## BEGIN Record excerpts
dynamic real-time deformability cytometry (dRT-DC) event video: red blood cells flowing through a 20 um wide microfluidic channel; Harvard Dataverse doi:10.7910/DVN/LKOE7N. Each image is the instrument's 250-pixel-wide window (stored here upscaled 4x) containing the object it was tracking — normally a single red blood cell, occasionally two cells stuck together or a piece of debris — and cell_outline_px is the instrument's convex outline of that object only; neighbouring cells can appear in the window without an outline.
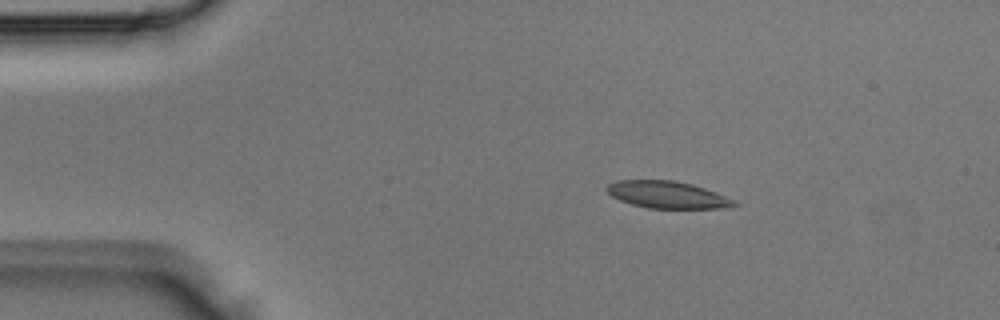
{"species": "Egyptian fruit bat (a non-hibernating species)", "species_latin": "Rousettus aegyptiacus", "temperature_condition": "room temperature", "stored_images_in_passage": 2, "camera_frame_rate_fps": 3000, "um_per_image_px": 0.085, "animal": {"sex": "male"}, "frame": {"image": 1, "passage_image": 1, "time_ms": 0.0, "image_size_px": [1000, 320], "cell_outline_px": [[740, 204], [720, 208], [648, 208], [632, 204], [620, 200], [612, 196], [604, 188], [608, 184], [616, 180], [676, 180], [692, 184], [716, 192], [736, 200]], "centroid_in_image_um": [56.72, 16.54], "position_along_channel_um": 28.3, "area_um2": 20.11}}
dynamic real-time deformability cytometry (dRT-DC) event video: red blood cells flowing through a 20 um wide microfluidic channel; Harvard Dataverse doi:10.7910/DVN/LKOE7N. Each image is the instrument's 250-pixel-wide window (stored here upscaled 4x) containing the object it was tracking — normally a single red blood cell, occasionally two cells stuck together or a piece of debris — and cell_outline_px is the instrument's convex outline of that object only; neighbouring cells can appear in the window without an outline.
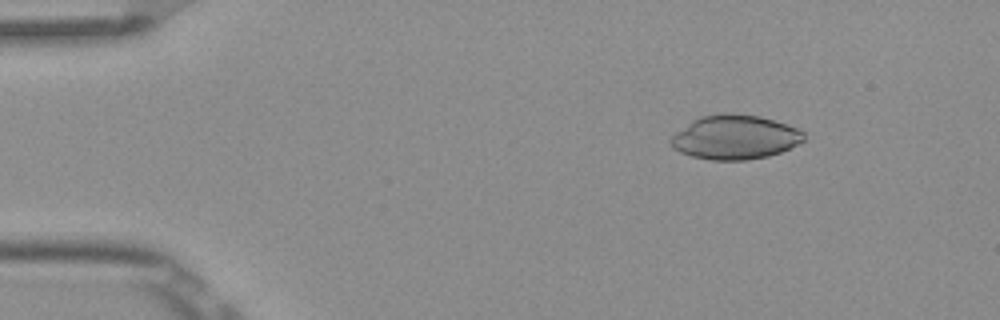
{"species": "Egyptian fruit bat (a non-hibernating species)", "species_latin": "Rousettus aegyptiacus", "temperature_condition": "room temperature", "stored_images_in_passage": 5, "camera_frame_rate_fps": 3000, "um_per_image_px": 0.085, "frame": {"image": 1, "passage_image": 2, "time_ms": 0.333, "image_size_px": [1000, 320], "cell_outline_px": [[804, 140], [780, 152], [768, 156], [748, 160], [712, 160], [692, 156], [680, 152], [672, 148], [668, 144], [668, 140], [676, 132], [692, 120], [700, 116], [720, 112], [728, 112], [760, 116], [796, 128], [804, 132]], "centroid_in_image_um": [62.4, 11.65], "position_along_channel_um": 22.6, "area_um2": 34.39}}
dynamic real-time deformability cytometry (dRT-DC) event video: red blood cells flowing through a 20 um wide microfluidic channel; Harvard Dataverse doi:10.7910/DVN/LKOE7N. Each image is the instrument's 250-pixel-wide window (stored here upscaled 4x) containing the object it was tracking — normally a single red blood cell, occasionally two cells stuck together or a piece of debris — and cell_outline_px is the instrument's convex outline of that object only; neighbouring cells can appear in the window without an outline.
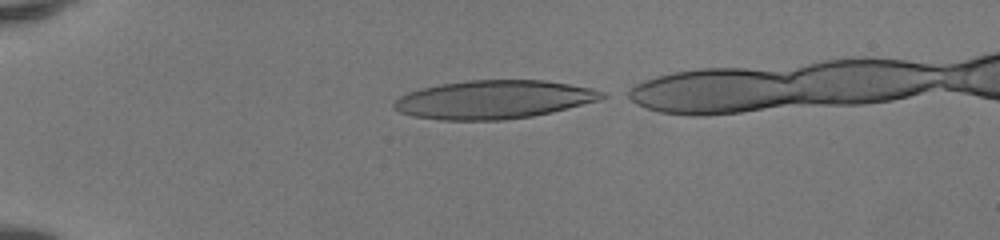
{"species": "human", "species_latin": "Homo sapiens", "temperature_condition": "room temperature", "stored_images_in_passage": 35, "camera_frame_rate_fps": 3000, "um_per_image_px": 0.085, "donor": {"sex": "female"}, "frame": {"image": 1, "passage_image": 1, "time_ms": 0.0, "image_size_px": [1000, 240], "cell_outline_px": [[608, 96], [600, 100], [532, 116], [504, 120], [440, 120], [412, 116], [400, 112], [392, 108], [392, 104], [400, 96], [408, 92], [420, 88], [440, 84], [468, 80], [544, 80], [592, 88], [604, 92]], "centroid_in_image_um": [41.93, 8.46], "position_along_channel_um": 43.1, "area_um2": 46.59}}
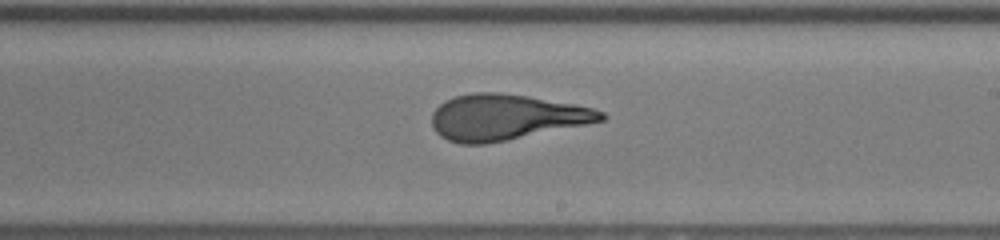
{"frame": {"image": 2, "passage_image": 19, "time_ms": 6.0, "image_size_px": [1000, 240], "cell_outline_px": [[608, 116], [604, 120], [508, 140], [484, 144], [460, 144], [448, 140], [440, 136], [436, 132], [432, 124], [432, 112], [444, 100], [456, 96], [472, 92], [500, 92], [528, 96], [572, 104], [592, 108], [604, 112]], "centroid_in_image_um": [42.96, 9.96], "position_along_channel_um": 246.0, "area_um2": 44.91}}
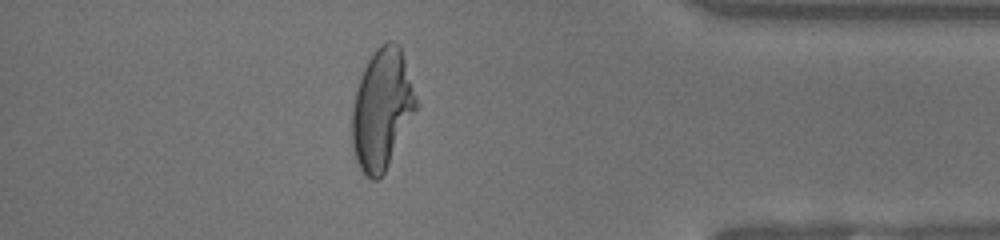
{"frame": {"image": 3, "passage_image": 32, "time_ms": 10.333, "image_size_px": [1000, 240], "cell_outline_px": [[420, 108], [380, 180], [372, 180], [364, 176], [356, 160], [352, 148], [352, 108], [360, 76], [368, 60], [376, 48], [380, 44], [388, 40], [392, 40], [400, 44], [420, 104]], "centroid_in_image_um": [32.51, 9.28], "position_along_channel_um": 402.7, "area_um2": 46.07}}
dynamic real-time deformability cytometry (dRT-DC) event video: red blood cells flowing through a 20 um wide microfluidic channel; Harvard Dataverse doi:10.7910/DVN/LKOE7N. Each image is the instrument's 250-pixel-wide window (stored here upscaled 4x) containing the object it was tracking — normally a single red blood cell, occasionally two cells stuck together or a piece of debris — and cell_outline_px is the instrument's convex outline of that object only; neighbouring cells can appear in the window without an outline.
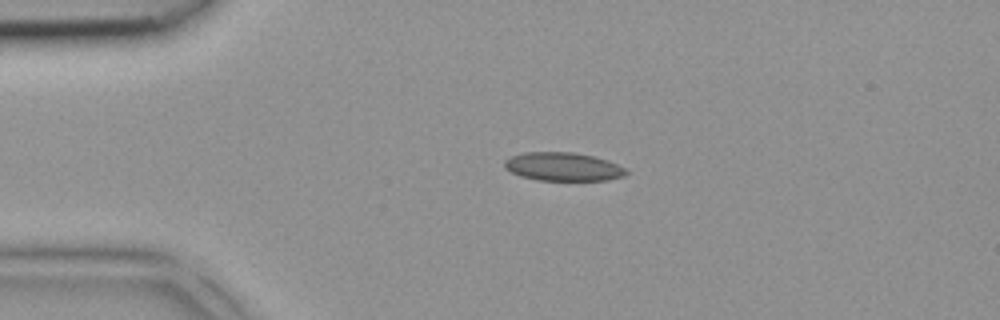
{"species": "common noctule bat (a hibernating species)", "species_latin": "Nyctalus noctula", "temperature_condition": "room temperature", "stored_images_in_passage": 2, "camera_frame_rate_fps": 3000, "um_per_image_px": 0.085, "animal": {"sex": "female", "body_mass_g": 18.4}, "frame": {"image": 1, "passage_image": 1, "time_ms": 0.0, "image_size_px": [1000, 320], "cell_outline_px": [[628, 172], [624, 176], [608, 180], [536, 180], [520, 176], [504, 168], [504, 160], [512, 156], [524, 152], [572, 152], [592, 156], [608, 160], [628, 168]], "centroid_in_image_um": [47.88, 14.17], "position_along_channel_um": 37.1, "area_um2": 20.29}}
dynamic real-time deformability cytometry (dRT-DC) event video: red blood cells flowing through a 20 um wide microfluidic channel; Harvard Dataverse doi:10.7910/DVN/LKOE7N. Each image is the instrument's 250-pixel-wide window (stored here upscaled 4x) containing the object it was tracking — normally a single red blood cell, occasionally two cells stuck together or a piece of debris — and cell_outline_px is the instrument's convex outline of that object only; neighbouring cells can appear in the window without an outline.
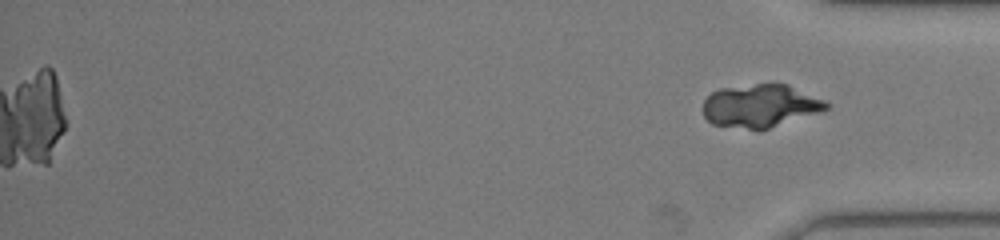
{"species": "common noctule bat (a hibernating species)", "species_latin": "Nyctalus noctula", "temperature_condition": "warm", "stored_images_in_passage": 49, "camera_frame_rate_fps": 3000, "um_per_image_px": 0.085, "animal": {"sex": "male", "body_mass_g": 19.0, "forearm_length_mm": 50.8}, "frame": {"image": 1, "passage_image": 49, "time_ms": 16.0, "image_size_px": [1000, 240], "cell_outline_px": [[832, 104], [824, 112], [760, 132], [756, 132], [712, 124], [704, 116], [704, 100], [712, 92], [720, 88], [756, 84], [788, 84], [828, 100]], "centroid_in_image_um": [64.72, 9.04], "position_along_channel_um": 370.5, "area_um2": 32.02}}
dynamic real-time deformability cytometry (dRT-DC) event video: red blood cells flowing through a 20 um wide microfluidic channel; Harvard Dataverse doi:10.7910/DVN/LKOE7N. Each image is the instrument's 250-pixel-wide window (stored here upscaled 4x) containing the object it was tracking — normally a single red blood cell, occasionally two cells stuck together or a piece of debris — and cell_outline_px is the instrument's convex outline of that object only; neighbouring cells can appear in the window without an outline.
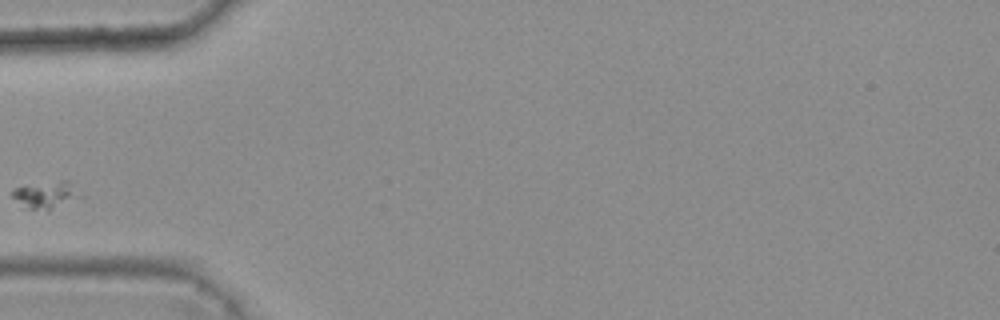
## END Record excerpts
## Task directions
Give an exact reproduction of every line, leaving out any picture.

## Right answer
dynamic real-time deformability cytometry (dRT-DC) event video: red blood cells flowing through a 20 um wide microfluidic channel; Harvard Dataverse doi:10.7910/DVN/LKOE7N. Each image is the instrument's 250-pixel-wide window (stored here upscaled 4x) containing the object it was tracking — normally a single red blood cell, occasionally two cells stuck together or a piece of debris — and cell_outline_px is the instrument's convex outline of that object only; neighbouring cells can appear in the window without an outline.
{"species": "Egyptian fruit bat (a non-hibernating species)", "species_latin": "Rousettus aegyptiacus", "temperature_condition": "room temperature", "stored_images_in_passage": 2, "camera_frame_rate_fps": 3000, "um_per_image_px": 0.085, "animal": {"sex": "male"}, "frame": {"image": 1, "passage_image": 1, "time_ms": 0.0, "image_size_px": [1000, 320], "cell_outline_px": [[740, 204], [720, 208], [648, 208], [632, 204], [620, 200], [612, 196], [604, 188], [608, 184], [616, 180], [676, 180], [692, 184], [716, 192], [736, 200]], "centroid_in_image_um": [56.72, 16.54], "position_along_channel_um": 28.3, "area_um2": 20.11}}
dynamic real-time deformability cytometry (dRT-DC) event video: red blood cells flowing through a 20 um wide microfluidic channel; Harvard Dataverse doi:10.7910/DVN/LKOE7N. Each image is the instrument's 250-pixel-wide window (stored here upscaled 4x) containing the object it was tracking — normally a single red blood cell, occasionally two cells stuck together or a piece of debris — and cell_outline_px is the instrument's convex outline of that object only; neighbouring cells can appear in the window without an outline.
{"species": "Egyptian fruit bat (a non-hibernating species)", "species_latin": "Rousettus aegyptiacus", "temperature_condition": "room temperature", "stored_images_in_passage": 5, "camera_frame_rate_fps": 3000, "um_per_image_px": 0.085, "frame": {"image": 1, "passage_image": 2, "time_ms": 0.333, "image_size_px": [1000, 320], "cell_outline_px": [[804, 140], [780, 152], [768, 156], [748, 160], [712, 160], [692, 156], [680, 152], [672, 148], [668, 144], [668, 140], [676, 132], [692, 120], [700, 116], [720, 112], [728, 112], [760, 116], [796, 128], [804, 132]], "centroid_in_image_um": [62.4, 11.65], "position_along_channel_um": 22.6, "area_um2": 34.39}}
dynamic real-time deformability cytometry (dRT-DC) event video: red blood cells flowing through a 20 um wide microfluidic channel; Harvard Dataverse doi:10.7910/DVN/LKOE7N. Each image is the instrument's 250-pixel-wide window (stored here upscaled 4x) containing the object it was tracking — normally a single red blood cell, occasionally two cells stuck together or a piece of debris — and cell_outline_px is the instrument's convex outline of that object only; neighbouring cells can appear in the window without an outline.
{"species": "human", "species_latin": "Homo sapiens", "temperature_condition": "room temperature", "stored_images_in_passage": 35, "camera_frame_rate_fps": 3000, "um_per_image_px": 0.085, "donor": {"sex": "female"}, "frame": {"image": 1, "passage_image": 1, "time_ms": 0.0, "image_size_px": [1000, 240], "cell_outline_px": [[608, 96], [600, 100], [532, 116], [504, 120], [440, 120], [412, 116], [400, 112], [392, 108], [392, 104], [400, 96], [408, 92], [420, 88], [440, 84], [468, 80], [544, 80], [592, 88], [604, 92]], "centroid_in_image_um": [41.93, 8.46], "position_along_channel_um": 43.1, "area_um2": 46.59}}
{"frame": {"image": 2, "passage_image": 19, "time_ms": 6.0, "image_size_px": [1000, 240], "cell_outline_px": [[608, 116], [604, 120], [508, 140], [484, 144], [460, 144], [448, 140], [440, 136], [436, 132], [432, 124], [432, 112], [444, 100], [456, 96], [472, 92], [500, 92], [528, 96], [572, 104], [592, 108], [604, 112]], "centroid_in_image_um": [42.96, 9.96], "position_along_channel_um": 246.0, "area_um2": 44.91}}
{"frame": {"image": 3, "passage_image": 32, "time_ms": 10.333, "image_size_px": [1000, 240], "cell_outline_px": [[420, 108], [380, 180], [372, 180], [364, 176], [356, 160], [352, 148], [352, 108], [360, 76], [368, 60], [376, 48], [380, 44], [388, 40], [392, 40], [400, 44], [420, 104]], "centroid_in_image_um": [32.51, 9.28], "position_along_channel_um": 402.7, "area_um2": 46.07}}
dynamic real-time deformability cytometry (dRT-DC) event video: red blood cells flowing through a 20 um wide microfluidic channel; Harvard Dataverse doi:10.7910/DVN/LKOE7N. Each image is the instrument's 250-pixel-wide window (stored here upscaled 4x) containing the object it was tracking — normally a single red blood cell, occasionally two cells stuck together or a piece of debris — and cell_outline_px is the instrument's convex outline of that object only; neighbouring cells can appear in the window without an outline.
{"species": "common noctule bat (a hibernating species)", "species_latin": "Nyctalus noctula", "temperature_condition": "room temperature", "stored_images_in_passage": 2, "camera_frame_rate_fps": 3000, "um_per_image_px": 0.085, "animal": {"sex": "female", "body_mass_g": 18.4}, "frame": {"image": 1, "passage_image": 1, "time_ms": 0.0, "image_size_px": [1000, 320], "cell_outline_px": [[628, 172], [624, 176], [608, 180], [536, 180], [520, 176], [504, 168], [504, 160], [512, 156], [524, 152], [572, 152], [592, 156], [608, 160], [628, 168]], "centroid_in_image_um": [47.88, 14.17], "position_along_channel_um": 37.1, "area_um2": 20.29}}
dynamic real-time deformability cytometry (dRT-DC) event video: red blood cells flowing through a 20 um wide microfluidic channel; Harvard Dataverse doi:10.7910/DVN/LKOE7N. Each image is the instrument's 250-pixel-wide window (stored here upscaled 4x) containing the object it was tracking — normally a single red blood cell, occasionally two cells stuck together or a piece of debris — and cell_outline_px is the instrument's convex outline of that object only; neighbouring cells can appear in the window without an outline.
{"species": "common noctule bat (a hibernating species)", "species_latin": "Nyctalus noctula", "temperature_condition": "warm", "stored_images_in_passage": 49, "camera_frame_rate_fps": 3000, "um_per_image_px": 0.085, "animal": {"sex": "male", "body_mass_g": 19.0, "forearm_length_mm": 50.8}, "frame": {"image": 1, "passage_image": 49, "time_ms": 16.0, "image_size_px": [1000, 240], "cell_outline_px": [[832, 104], [824, 112], [760, 132], [756, 132], [712, 124], [704, 116], [704, 100], [712, 92], [720, 88], [756, 84], [788, 84], [828, 100]], "centroid_in_image_um": [64.72, 9.04], "position_along_channel_um": 370.5, "area_um2": 32.02}}
dynamic real-time deformability cytometry (dRT-DC) event video: red blood cells flowing through a 20 um wide microfluidic channel; Harvard Dataverse doi:10.7910/DVN/LKOE7N. Each image is the instrument's 250-pixel-wide window (stored here upscaled 4x) containing the object it was tracking — normally a single red blood cell, occasionally two cells stuck together or a piece of debris — and cell_outline_px is the instrument's convex outline of that object only; neighbouring cells can appear in the window without an outline.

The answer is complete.